197. Sizin O'ndan başka yalvarıp yakardıklarınız, ne size ne de kendilerine yardım edebilirler.
198. Onları hidayete çağırsanız işitmezler. Onların sana baktıklarını sanırsın, oysa onlar görmezler.
199. Ey peygamber! Sen affetme yolunu tut, iyilik ve güzel davranışla emret, cahillerden yüz çevir.
200. Ve eğer şeytandan güç alan bir kışkırtma seni dürterse, hemen Allah'a sığın. Çünkü O herşeyi işiten ve herşeyi tam bilendir.
201. Yollarını kitap ve Allah vasıtasıyla bulanlar var ya onlara şeytandan bir kışkırtma dokunduğunda, O'nu hatırlayıp akıllarını başlarına toplarlar da, olup biteni açık bir biçimde kavramaya başlarlar.
202. Kendi inançsız kardeşleri, onları sapıklığa sürüklemek isteseler bile. Sonra doğru olan neyse, onu yapmaktan geri kalmazlar.
203. Ve sen ey peygamber! Bir ayet getirmediğin veya bir mucize göstermediğin zaman. “Onu şurdan burdan toplayıp derleseydin ya” derler. De ki: “Ben sadece Rabbim tarafından bana vahyolunan her ne ise, ona uyarım. Bu vahiy, inanmak isteyen bir toplum için, Rabbinizin katından bahşedilmiş bir kavrama yöntemi, bir yol gösterici ve bir rahmettir.”
204. Bunun için Kur'ân okunduğu zaman, O'na kulak verin, sesinizi kesip dinleyin ki size rahmet edilsin.
205. Ve sen ey peygamber!
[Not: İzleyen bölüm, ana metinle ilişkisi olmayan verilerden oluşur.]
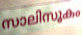
സാലിസൂകം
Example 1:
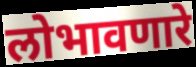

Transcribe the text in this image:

लोभावणारे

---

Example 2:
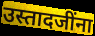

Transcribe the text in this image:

उस्तादजींना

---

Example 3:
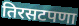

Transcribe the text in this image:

तिरसटपणा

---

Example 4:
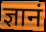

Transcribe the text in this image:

ज्ञानं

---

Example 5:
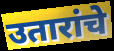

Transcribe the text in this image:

उतारांचे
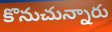
కొనుచున్నారు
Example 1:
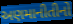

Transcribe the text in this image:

અણમાનીતીનો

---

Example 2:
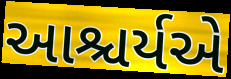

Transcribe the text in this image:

આશ્ચર્યએ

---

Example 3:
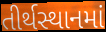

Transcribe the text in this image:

તીર્થસ્થાનમાં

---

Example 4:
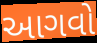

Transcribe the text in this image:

આગવો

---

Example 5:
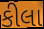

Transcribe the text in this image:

કીલા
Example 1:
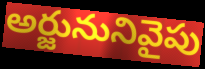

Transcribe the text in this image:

అర్జునునివైపు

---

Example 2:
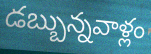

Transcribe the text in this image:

డబ్బున్నవాళ్లం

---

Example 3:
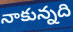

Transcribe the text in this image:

నాకున్నది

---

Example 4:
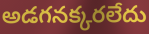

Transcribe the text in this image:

అడగనక్కరలేదు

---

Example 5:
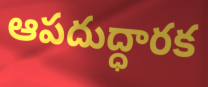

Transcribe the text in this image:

ఆపదుద్ధారక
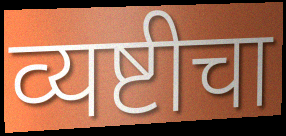
व्यष्टीचा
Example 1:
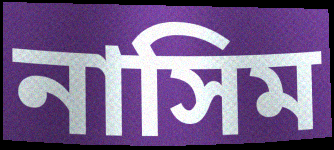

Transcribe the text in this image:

নাসিম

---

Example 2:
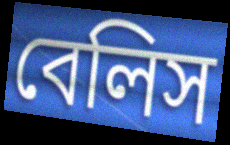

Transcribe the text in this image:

বেলিস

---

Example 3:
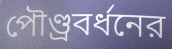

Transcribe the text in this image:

পৌণ্ড্রবর্ধনের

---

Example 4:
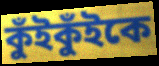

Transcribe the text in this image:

কুঁইকুঁইকে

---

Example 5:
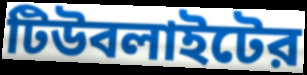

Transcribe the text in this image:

টিউবলাইটের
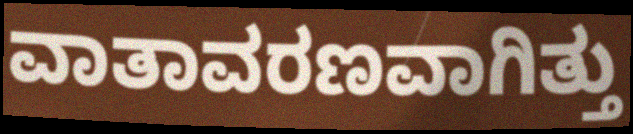
ವಾತಾವರಣವಾಗಿತ್ತು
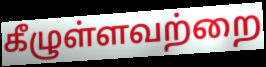
கீழுள்ளவற்றை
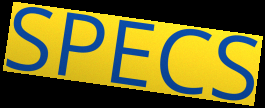
SPECS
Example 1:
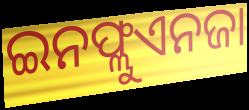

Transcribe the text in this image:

ଇନଫ୍ଲୁଏନଜା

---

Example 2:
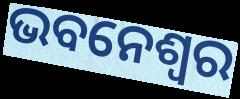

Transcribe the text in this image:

ଭବନେଶ୍ୱର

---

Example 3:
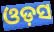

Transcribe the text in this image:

ଓଡ଼ସ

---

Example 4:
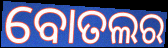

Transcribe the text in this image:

ବୋତଲର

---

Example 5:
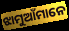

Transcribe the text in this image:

ଝାମୁଆଁମାନେ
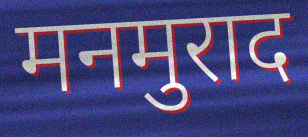
मनमुराद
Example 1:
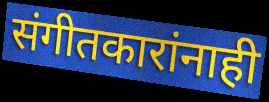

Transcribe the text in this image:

संगीतकारांनाही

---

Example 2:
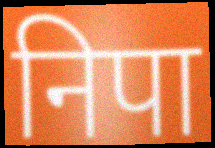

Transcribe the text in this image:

निपा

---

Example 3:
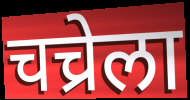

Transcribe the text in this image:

चच्रेला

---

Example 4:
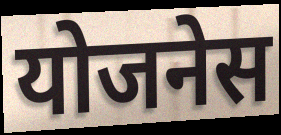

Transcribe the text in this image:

योजनेस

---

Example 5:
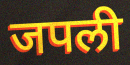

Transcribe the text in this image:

जपली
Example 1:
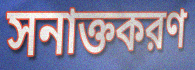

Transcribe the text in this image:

সনাক্তকরণ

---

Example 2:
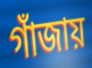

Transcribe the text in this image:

গাঁজায়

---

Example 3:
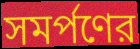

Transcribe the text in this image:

সমর্পণের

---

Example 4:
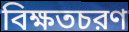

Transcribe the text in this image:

বিক্ষতচরণ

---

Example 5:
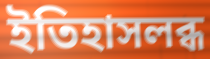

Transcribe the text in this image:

ইতিহাসলব্ধ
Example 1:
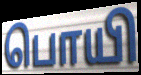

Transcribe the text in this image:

பொயி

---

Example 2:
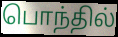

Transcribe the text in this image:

பொந்தில்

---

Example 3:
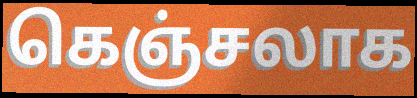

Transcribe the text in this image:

கெஞ்சலாக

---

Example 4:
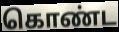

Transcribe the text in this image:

கொண்ட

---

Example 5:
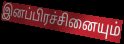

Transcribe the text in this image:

இனப்பிரச்சினையும்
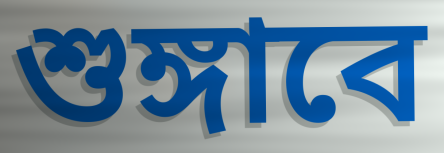
শুঙ্গাবে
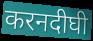
करनदीघी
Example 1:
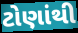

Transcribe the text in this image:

ટોણાંથી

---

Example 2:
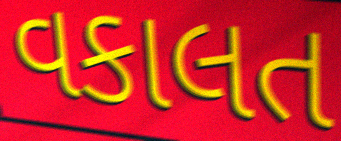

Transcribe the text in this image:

વકાલત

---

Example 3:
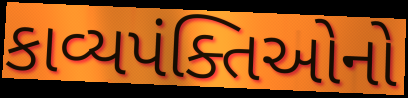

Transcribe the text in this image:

કાવ્યપંક્તિઓનો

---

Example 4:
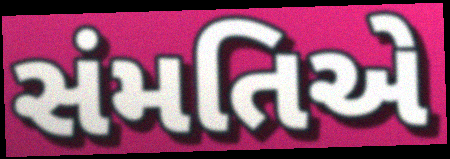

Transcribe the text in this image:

સંમતિએ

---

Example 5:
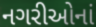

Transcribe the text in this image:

નગરીઓનાં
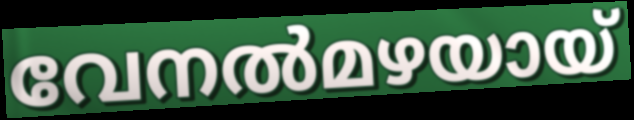
വേനൽമഴയായ്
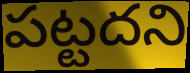
పట్టదని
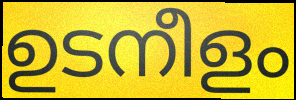
ഉടനീളം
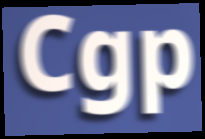
Cgp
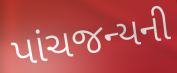
પાંચજન્યની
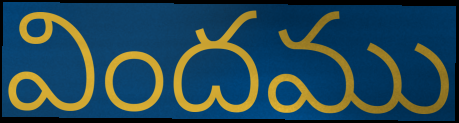
విందము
Alçak gönüllülükle, korku ve duyarlılık içinde, sesini yükseltmeden, sabah akşam Rabbini an ve sakın umursamaz kimselerden olma.
206. Bil ki, Rabbine yakın olan melekler, O'na kulluk yapmaktan asla kibre kapılmazlar ve O'nun sınırsız yüceliğini övgüyle anar ve yalnızca O'nun önünde secde ederler.